Try it. Reproduce every line of the records below without any changes.

Dataset extract.
--------------------
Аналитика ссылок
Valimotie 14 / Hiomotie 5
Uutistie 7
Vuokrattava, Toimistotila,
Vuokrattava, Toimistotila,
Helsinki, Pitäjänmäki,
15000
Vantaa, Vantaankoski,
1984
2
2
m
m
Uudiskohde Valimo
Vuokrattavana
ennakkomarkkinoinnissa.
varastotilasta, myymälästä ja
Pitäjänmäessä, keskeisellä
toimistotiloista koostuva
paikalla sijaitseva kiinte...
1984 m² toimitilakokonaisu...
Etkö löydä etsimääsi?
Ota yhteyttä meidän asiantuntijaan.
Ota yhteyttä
--------------------
Written solution.
Аналитика ссылок
Valimotie 14 / Hiomotie 5
Uutistie 7
Vuokrattava, Toimistotila,
Vuokrattava, Toimistotila,
Helsinki, Pitäjänmäki,
15000
Vantaa, Vantaankoski,
1984
2
2
m
m
Uudiskohde Valimo
Vuokrattavana
ennakkomarkkinoinnissa.
varastotilasta, myymälästä ja
Pitäjänmäessä, keskeisellä
toimistotiloista koostuva
paikalla sijaitseva kiinte...
1984 m² toimitilakokonaisu...
Etkö löydä etsimääsi?
Ota yhteyttä meidän asiantuntijaan.
Ota yhteyttä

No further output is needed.